One of the most common things I’m asked is, “Does it matter what order I apply my moisturisers in?” Another is, “Why do you say mineral oil is a good moisturiser when it doesn’t contain anything that’s good for your skin?” The answer to both these questions lies in the concept of layering.
|The best type of layering. (Picture credit: Elin B)|
First, a reminder about moisturising – it’s all about putting water back into your skin. There are three main types of moisturisers I’ve mentioned before in more detail – briefly, we have:
Occlusives – these are greasy oils that block water from evaporating. Common examples are petroleum jelly, mineral oil (both super effective), lanolin, silicones (e.g. dimethicone), olive oil, carnauba wax, and beeswax.
Humectants – these are water-attracting molecules which grab hold of water and slow down its evaporation. Examples are glycerin/glycerol, hyaluronic acid, propylene glycol, sorbitol, pathenol, and honey.
Emollients – these lighter oils sink into the skin and replace natural skin oils, helping to bind the skin cells back together into a nice solid layer, which feels soft and smooth to the touch. Examples include silicones, isopropyl palmitate, jojoba oil, propylene glycol, and vitamin E.
You can find more examples of each of these ingredients in the original article. As you can see, some ingredients can do more than one thing.

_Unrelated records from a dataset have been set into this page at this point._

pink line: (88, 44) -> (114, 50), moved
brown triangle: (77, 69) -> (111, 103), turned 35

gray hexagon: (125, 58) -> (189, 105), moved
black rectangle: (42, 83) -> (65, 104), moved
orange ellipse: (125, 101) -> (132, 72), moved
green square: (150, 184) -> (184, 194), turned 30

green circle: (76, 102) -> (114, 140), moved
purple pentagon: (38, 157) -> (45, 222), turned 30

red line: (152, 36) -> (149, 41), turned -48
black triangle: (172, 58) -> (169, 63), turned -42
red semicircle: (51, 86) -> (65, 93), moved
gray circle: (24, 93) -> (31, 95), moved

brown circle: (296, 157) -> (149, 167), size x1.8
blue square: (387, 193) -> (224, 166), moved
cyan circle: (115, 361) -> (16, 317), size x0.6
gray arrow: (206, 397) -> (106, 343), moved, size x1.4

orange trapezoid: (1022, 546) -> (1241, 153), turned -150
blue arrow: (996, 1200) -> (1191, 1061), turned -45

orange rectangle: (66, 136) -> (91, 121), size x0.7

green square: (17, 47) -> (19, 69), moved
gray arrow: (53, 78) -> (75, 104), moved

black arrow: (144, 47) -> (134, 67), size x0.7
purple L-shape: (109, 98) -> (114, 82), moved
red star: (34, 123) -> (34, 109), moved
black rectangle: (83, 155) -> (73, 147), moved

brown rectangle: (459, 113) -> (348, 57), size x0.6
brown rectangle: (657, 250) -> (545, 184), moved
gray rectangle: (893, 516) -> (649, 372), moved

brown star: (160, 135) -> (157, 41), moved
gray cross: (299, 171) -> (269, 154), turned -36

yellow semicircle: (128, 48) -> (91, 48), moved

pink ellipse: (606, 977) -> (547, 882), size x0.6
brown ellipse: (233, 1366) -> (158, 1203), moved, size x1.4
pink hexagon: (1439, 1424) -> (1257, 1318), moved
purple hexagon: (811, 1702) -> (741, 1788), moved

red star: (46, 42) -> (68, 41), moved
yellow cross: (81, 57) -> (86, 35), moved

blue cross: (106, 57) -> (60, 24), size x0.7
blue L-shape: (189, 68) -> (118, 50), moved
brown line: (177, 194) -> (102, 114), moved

The main scientific concept that’s at play here is that oil repels water. You know how when you put oil and water together, the oil and water don’t mix, and when you put a greasy spoon into plain water, you can’t scrub the grease off without adding soap? This is exactly how layering works!
The other thing to remember is that water evaporates, but oils don’t.
So say you put an oil-only moisturiser (which would have emollient or occlusive actions) directly on dry, thirsty skin, then top it with a water-based moisturiser (which probably contains some humectants). What happens is that the oil stops the water from getting through to the skin, and even though some of the emollient oils may sink into the skin and make it softer, there’s minimal water reaching your skin before it evaporates. Your moisturiser is actually not doing much moisturising at all!
However, your body is full of water, so this will still prevent water from evaporating through your skin. But it does mean that it’ll take a lot longer for the water to rise through your skin and build up in the upper layers that need hydration. It’s not necessarily that bad, but also won’t give any immediate relief.
Now what happens when you do the reverse, and apply watery moisturiser first, then top with an oil-based moisturiser? This time, the water is right next to your skin, and the oil actually seals in the water so it has time to enter your skin. After the watery layer is mostly absorbed, the emollient oils will do their job and the occlusive oils keep the whole shebang in your soft, hydrated skin.
So even though mineral oil might not directly contain anything “good for your skin”, it’s excellent at trapping water next to your skin for absorption.
Does it really matter?
In reality, most moisturisers you buy will have water as a main ingredient, so you won’t fall into the trap of doing Option 1 and not-moisturising with your moisturiser (it’s not just there to make it cheaper to produce!). Most moisturisers will also have a blend of all three types of moisturiser, so you don’t have to think too much about layering, as all three will reach your skin. Additionally, the rubbing-in action will make the layers less distinct.
However, if you use any pure oils in your routine (e.g. rosehip, coconut, olive, mineral oil (aka baby oil or Bio-Oil)) or thick, water-free body butters, then keep in mind that to actually add moisture to your skin quickly, you’ll need to let water reach your skin somehow.
The most effective order of layering then, if you want maximum moisturisation, would be:
– Immediately after a shower (when your skin is still damp with water)
– Apply a humectant-rich moisturiser
– Add an emollient-based moisturiser
– Seal it all in with an occlusive oil.
Applying your moisturisers immediately after a shower (or even in the shower) will trap water next to your skin – think of it as a free moisture boost!
What about treatments?
As you might expect, it seems sensible to apply treatments and serums as close to your skin as possible, so they’re not diluted down by the time they reach your skin…but what if you have two treatments? What order do you apply those in?
Again, it’s down to water – the most effective option if you want to play it safe would be water-soluble ingredients first, oil-based ingredients second. An easy-to-remember rule of thumb is to apply the water-based serums first before the oily treatments, and to wait in between applying different treatments. Then after the treatments are on, you can slather on your plain-Jane moisturisers.
None of these are hard and fast rules – if you use a small amount of oil, it’s incredibly unlikely to interfere with absorption, and layers on your skin don’t stay intact for long, so most ingredients will eventually reach your skin. But these general rules of thumb should give your products the best chances of working as effectively as possible.